# START OF GIVEN PASSAGE

Four years ago, when Erin Schanen of The Impatient Gardener discovered the signs of boxwood blight in her garden, hers became only the fifth confirmed home garden case in the state of Wisconsin. As a longtime boxwood fan whose shrubs lent character and year-round color to her yard, the news was bleak.
But Erin has since transformed challenge into opportunity, using new blight-resistant Better Boxwood® varieties to reimagine her landscape. From the undulating pruned boxwood hedges around her vegetable garden to a lush new planting at her property’s edge, Erin’s Better Boxwoods are helping her add brilliant, blight-resistant color and structure back to her plant palette.
One of Erin’s latest projects, a beautiful mixed hedge, sees Skylight™ play a starring role in the naturalistic privacy planting along her driveway and property line. When too-tall trees and shrubs began encroaching on much-needed sun exposure, Erin envisioned a new property hedge that offered eye-level screening and visual appeal while letting the light shine bright.
“Since this mixed hedge was intended to be both deciduous and evergreen, I thought it was really important to work in some broadleaf evergreens into the mix. But the problem is, up here in the colder areas of the country, not many broadleaf evergreens grow well. In fact, very few of them will work in this specific situation. Also, because this is a long border with varying sun and shade, we needed something that would work in both.”
Better Boxwood to the rescue! Erin grouped the ten Skylights into three clusters of three, plus a single accent. She has since given the Skylights only minimal clipping to highlight their attractive natural architecture. The result? A layout that softens the line of the driveway while providing an attractive screen for both neighbors. Skylight’s blight resistance and deer tolerance are particularly key in Erin’s Wisconsin landscape, where deer pressure is constant. Now standing about two feet tall in their third year, these boxwoods are thriving with only light shaping to encourage fullness, making them a low-maintenance yet high-impact addition.

# END OF GIVEN PASSAGE

• **WORK TO BE COMPLETED**: Condense the paragraph in the boxwood text above that begins "Better Boxwood to the rescue!" into a short bulleted list of its main facts.

# START OF SOURCE DATA

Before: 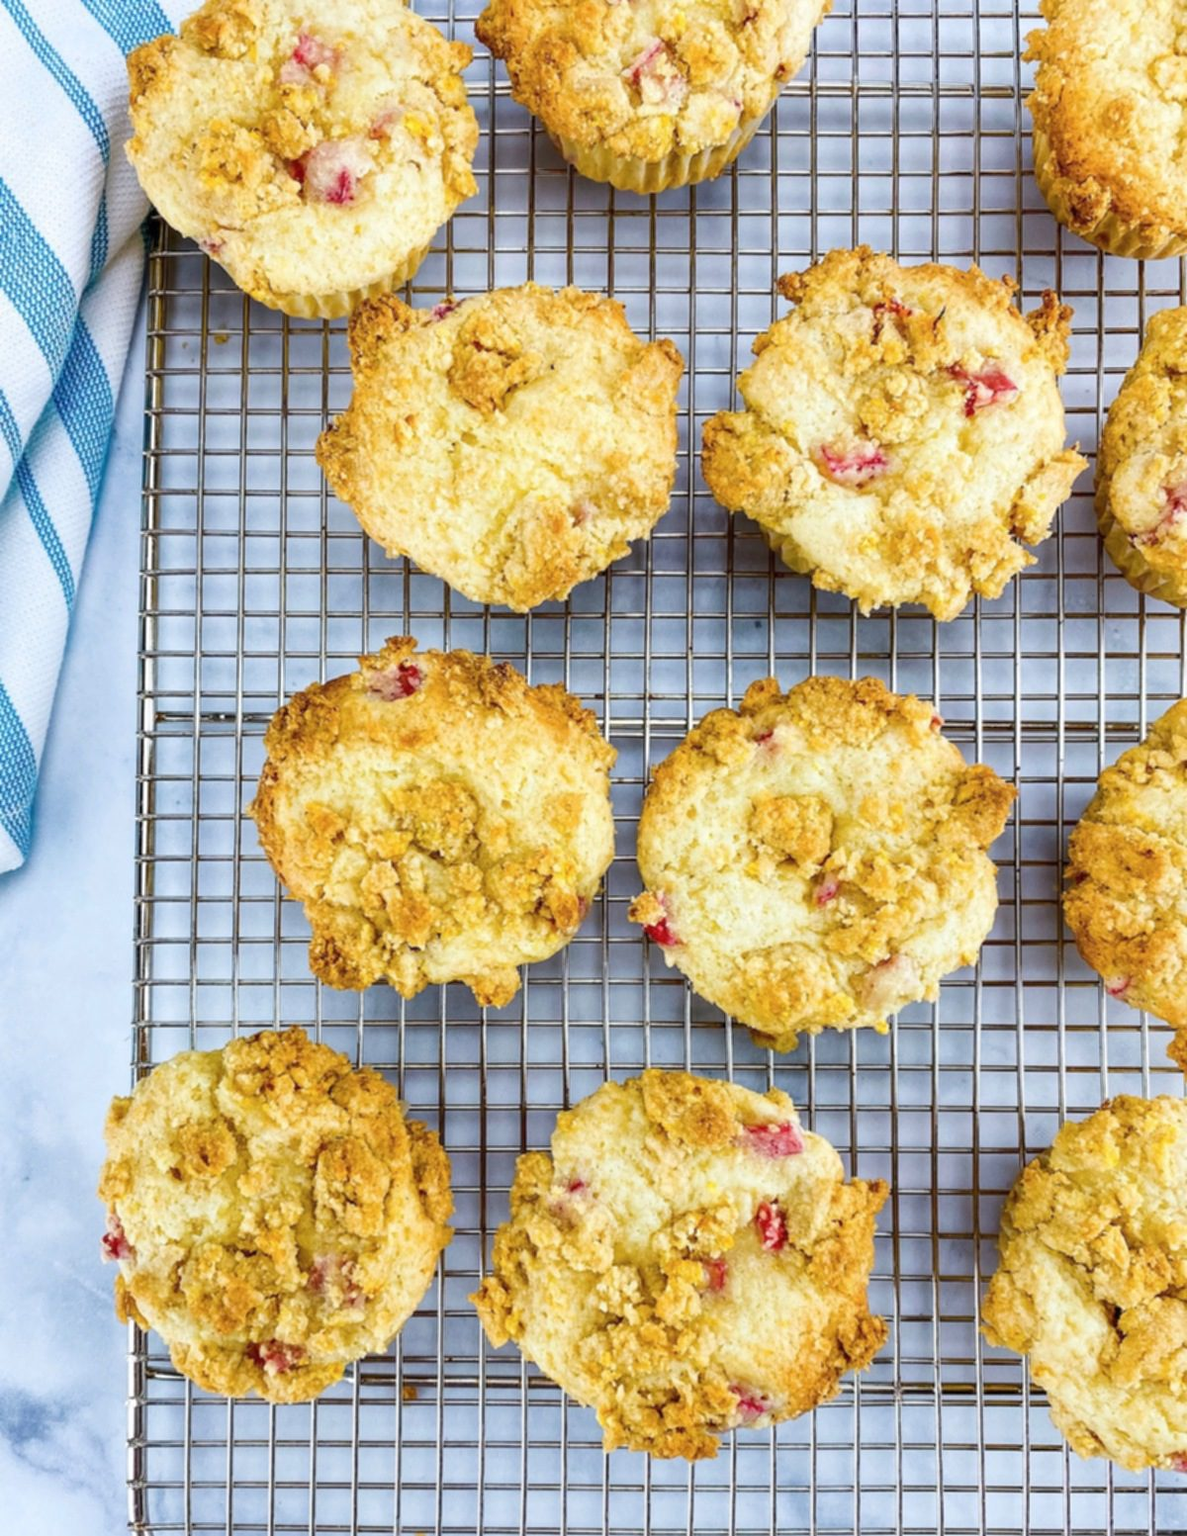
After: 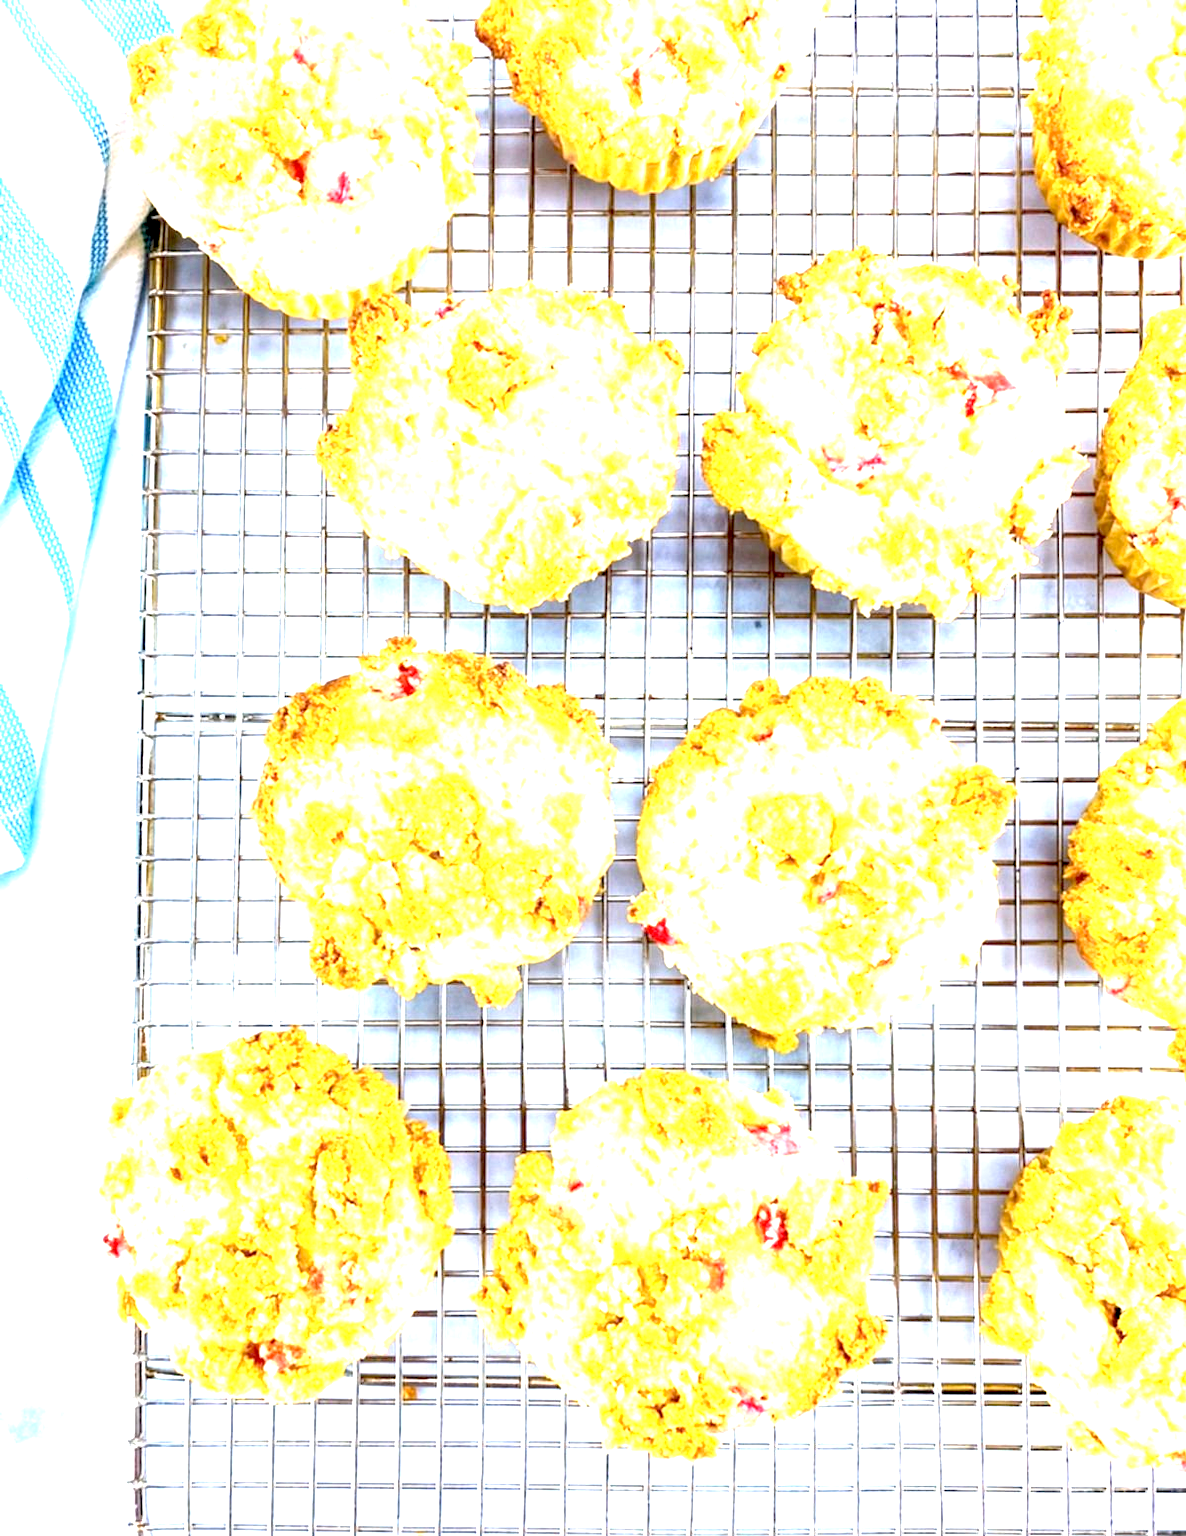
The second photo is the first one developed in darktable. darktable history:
exposure: black level correction 0.005, exposure 2.063 EV, compensate highlight preservation false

# END OF SOURCE DATA

• **RESULT OF THE TASK**:
- Erin planted ten Skylights in three clusters of three, plus one single accent.
- They have received only minimal clipping, which shows off their natural shape.
- The planting softens the line of the driveway and screens the view for both neighbors.
- Their blight resistance and deer tolerance matter in her Wisconsin landscape, where deer pressure is constant.
- In their third year they stand about two feet tall and are thriving with only light shaping, so they need little maintenance but have a strong effect.